Activity 和 Fragment 通过注册系统的监听在 onDestroy 的时候把自己的引用放入 ObjectWatcher 进行监测，监测主要是通过 HeapDumpTrigger 类轮询进行，主要是调用 AndroidHeapDumper 来 dump 出文件来，然后依赖于 HeapAnalyzerService 来进行分析。

dump 对象及分析

dump 对象：

hprof 是 JDK 提供的一种 JVM TI Agent native 工具。JVM TI，全拼是 JVM Tool interface，是 JVM 提供的一套标准的 C/C++ 编程接口，是实现 Debugger、Profiler、Monitor、Thread Analyser 等工具的统一基础，在主流 Java 虚拟机中都有实现。hprof 工具事实上也是实现了这套接口，可以认为是一套简单的 profiler agent 工具。

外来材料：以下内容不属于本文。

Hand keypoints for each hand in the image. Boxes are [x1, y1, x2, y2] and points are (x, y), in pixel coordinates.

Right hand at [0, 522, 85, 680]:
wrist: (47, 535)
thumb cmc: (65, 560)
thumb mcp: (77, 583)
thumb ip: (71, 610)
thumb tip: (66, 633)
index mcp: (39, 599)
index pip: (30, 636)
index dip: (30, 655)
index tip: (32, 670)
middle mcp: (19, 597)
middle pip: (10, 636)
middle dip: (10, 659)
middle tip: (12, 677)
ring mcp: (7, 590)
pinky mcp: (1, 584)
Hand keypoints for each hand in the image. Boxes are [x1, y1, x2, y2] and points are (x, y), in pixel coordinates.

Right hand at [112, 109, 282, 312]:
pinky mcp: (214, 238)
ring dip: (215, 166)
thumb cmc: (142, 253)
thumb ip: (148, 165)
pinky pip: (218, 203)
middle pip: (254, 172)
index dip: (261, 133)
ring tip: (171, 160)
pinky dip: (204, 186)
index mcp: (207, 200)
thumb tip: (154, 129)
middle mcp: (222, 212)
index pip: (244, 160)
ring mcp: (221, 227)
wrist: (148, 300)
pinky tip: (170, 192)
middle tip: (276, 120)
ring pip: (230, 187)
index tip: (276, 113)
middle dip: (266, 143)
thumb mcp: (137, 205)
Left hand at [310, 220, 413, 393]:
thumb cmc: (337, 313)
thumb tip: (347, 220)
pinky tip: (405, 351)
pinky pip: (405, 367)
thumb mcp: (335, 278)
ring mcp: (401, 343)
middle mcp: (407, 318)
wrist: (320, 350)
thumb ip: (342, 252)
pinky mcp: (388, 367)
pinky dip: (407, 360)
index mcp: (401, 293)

LeakCanary 也是使用的 hprof 文件进行对象存储。hprof 文件比较简单，整体按照前置信息 + 记录表的格式来组织的。但是记录的种类相当之多。具体种类可以查看 HPROF Agent。

同时，android 中也提供了一个简便的方法 Debug.dumpHprofData(filePath) (需要权限)可以把对象 dump 到指定路径下的hprof 文件中。LeakCanary 使用 Shark 库来解析 Hprof 文件中的各种 record，比较高效，使用 Shark 中的HprofReader 和 HprofWriter 来进行读写解析，获取需要的信息。

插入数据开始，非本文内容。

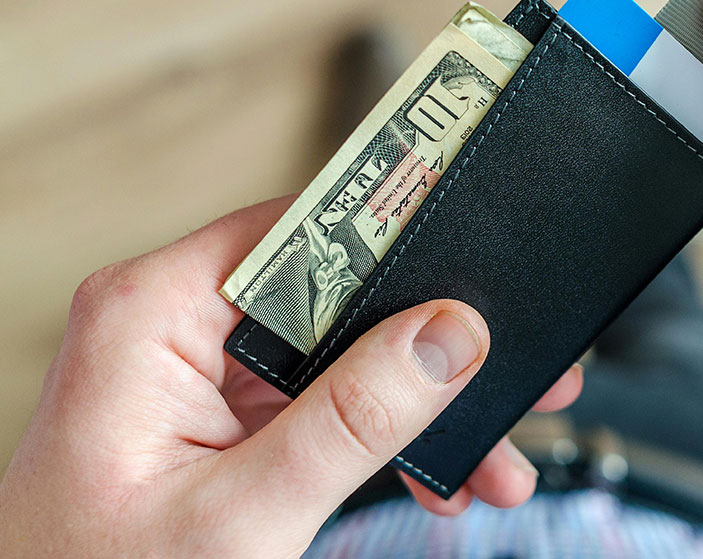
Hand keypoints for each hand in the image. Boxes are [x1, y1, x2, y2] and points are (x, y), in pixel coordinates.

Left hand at [0, 197, 582, 556]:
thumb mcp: (245, 513)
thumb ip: (352, 418)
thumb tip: (447, 335)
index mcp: (152, 312)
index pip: (303, 231)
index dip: (398, 236)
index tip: (476, 254)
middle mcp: (173, 322)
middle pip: (335, 293)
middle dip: (427, 345)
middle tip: (507, 370)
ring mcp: (197, 368)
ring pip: (340, 351)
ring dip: (416, 403)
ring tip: (490, 454)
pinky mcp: (218, 410)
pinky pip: (320, 396)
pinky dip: (378, 433)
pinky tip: (434, 473)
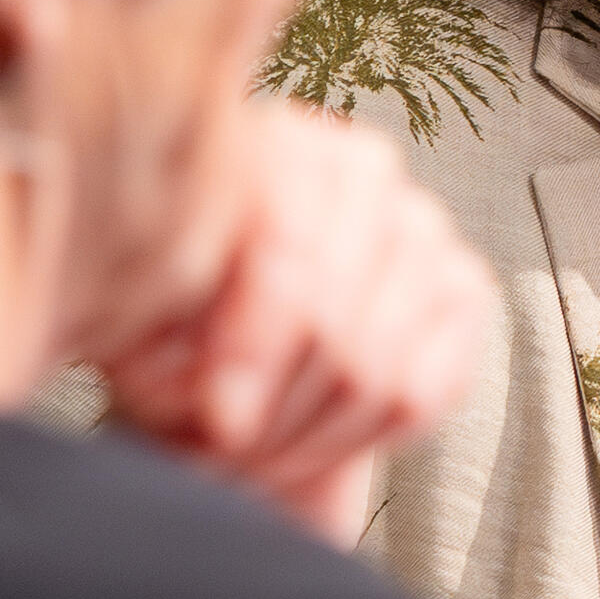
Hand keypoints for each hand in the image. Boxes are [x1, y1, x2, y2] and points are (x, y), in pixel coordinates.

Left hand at [97, 104, 498, 542]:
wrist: (215, 387)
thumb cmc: (168, 345)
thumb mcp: (136, 331)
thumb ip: (158, 332)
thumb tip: (210, 390)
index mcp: (269, 147)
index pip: (287, 242)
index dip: (254, 345)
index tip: (219, 417)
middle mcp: (358, 170)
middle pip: (335, 320)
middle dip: (276, 407)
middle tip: (228, 449)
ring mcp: (420, 225)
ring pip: (376, 368)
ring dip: (311, 433)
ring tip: (261, 451)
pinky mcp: (463, 290)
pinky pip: (425, 390)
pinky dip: (368, 436)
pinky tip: (322, 434)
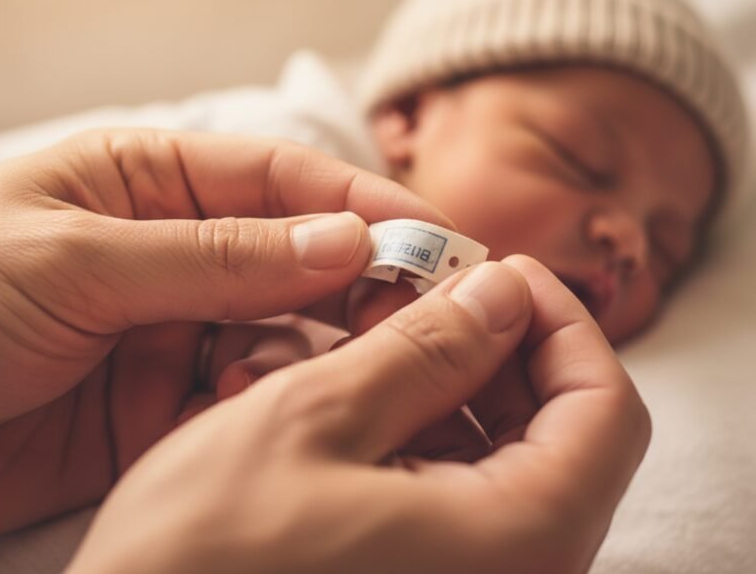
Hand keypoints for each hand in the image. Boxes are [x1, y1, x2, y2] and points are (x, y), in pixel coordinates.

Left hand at [0, 129, 448, 533]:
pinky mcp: (167, 402)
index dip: (366, 201)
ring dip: (314, 351)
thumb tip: (345, 238)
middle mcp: (181, 250)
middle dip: (361, 282)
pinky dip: (268, 404)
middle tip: (418, 316)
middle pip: (300, 256)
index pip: (286, 178)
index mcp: (156, 181)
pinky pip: (245, 397)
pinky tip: (257, 412)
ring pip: (284, 331)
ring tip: (322, 372)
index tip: (438, 236)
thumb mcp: (74, 257)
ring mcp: (179, 327)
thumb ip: (215, 253)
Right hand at [66, 256, 650, 573]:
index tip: (501, 268)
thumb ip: (426, 350)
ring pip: (505, 446)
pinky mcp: (427, 572)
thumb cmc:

dump 具体的代码在 AndroidHeapDumper 类中。

override fun dumpHeap(): File? {
    val heapDumpFile = leakDirectoryProvider.newHeapDumpFile() ?: return null

    val waitingForToast = FutureResult<Toast?>()
    showToast(waitingForToast)

    if (!waitingForToast.wait(5, SECONDS)) {
      SharkLog.d { "Did not dump heap, too much time waiting for Toast." }
      return null
    }

    val notificationManager =
      context.getSystemService(Context.NOTIFICATION_SERVICE) as NotificationManager
    if (Notifications.canShowNotification) {
      val dumpingHeap = context.getString(R.string.leak_canary_notification_dumping)
      val builder = Notification.Builder(context)
          .setContentTitle(dumpingHeap)
      val notification = Notifications.buildNotification(context, builder, LEAKCANARY_LOW)
      notificationManager.notify(R.id.leak_canary_notification_dumping_heap, notification)
    }

    val toast = waitingForToast.get()

    return try {
      Debug.dumpHprofData(heapDumpFile.absolutePath)
      if (heapDumpFile.length() == 0L) {
        SharkLog.d { "Dumped heap file is 0 byte length" }
        null
      } else {
        heapDumpFile
      }
    } catch (e: Exception) {
      SharkLog.d(e) { "Could not dump heap" }
      // Abort heap dump
      null
    } finally {
      cancelToast(toast)
      notificationManager.cancel(R.id.leak_canary_notification_dumping_heap)
    }
  }

对象分析：

HeapDumpTrigger 主要是依赖于 HeapAnalyzerService 进行分析。HeapAnalyzerService 其实是一个ForegroundService。在接收到分析的 Intent 后就会调用 HeapAnalyzer 的 analyze 方法。所以最终进行分析的地方就是 HeapAnalyzer 的 analyze 方法。

fun analyze(
  heapDumpFile: File,
  leakingObjectFinder: LeakingObjectFinder,
  referenceMatchers: List<ReferenceMatcher> = emptyList(),
  computeRetainedHeapSize: Boolean = false,
  objectInspectors: List<ObjectInspector> = emptyList(),
  metadataExtractor: MetadataExtractor = MetadataExtractor.NO_OP,
  proguardMapping: ProguardMapping? = null
): HeapAnalysis {
  val analysisStartNanoTime = System.nanoTime()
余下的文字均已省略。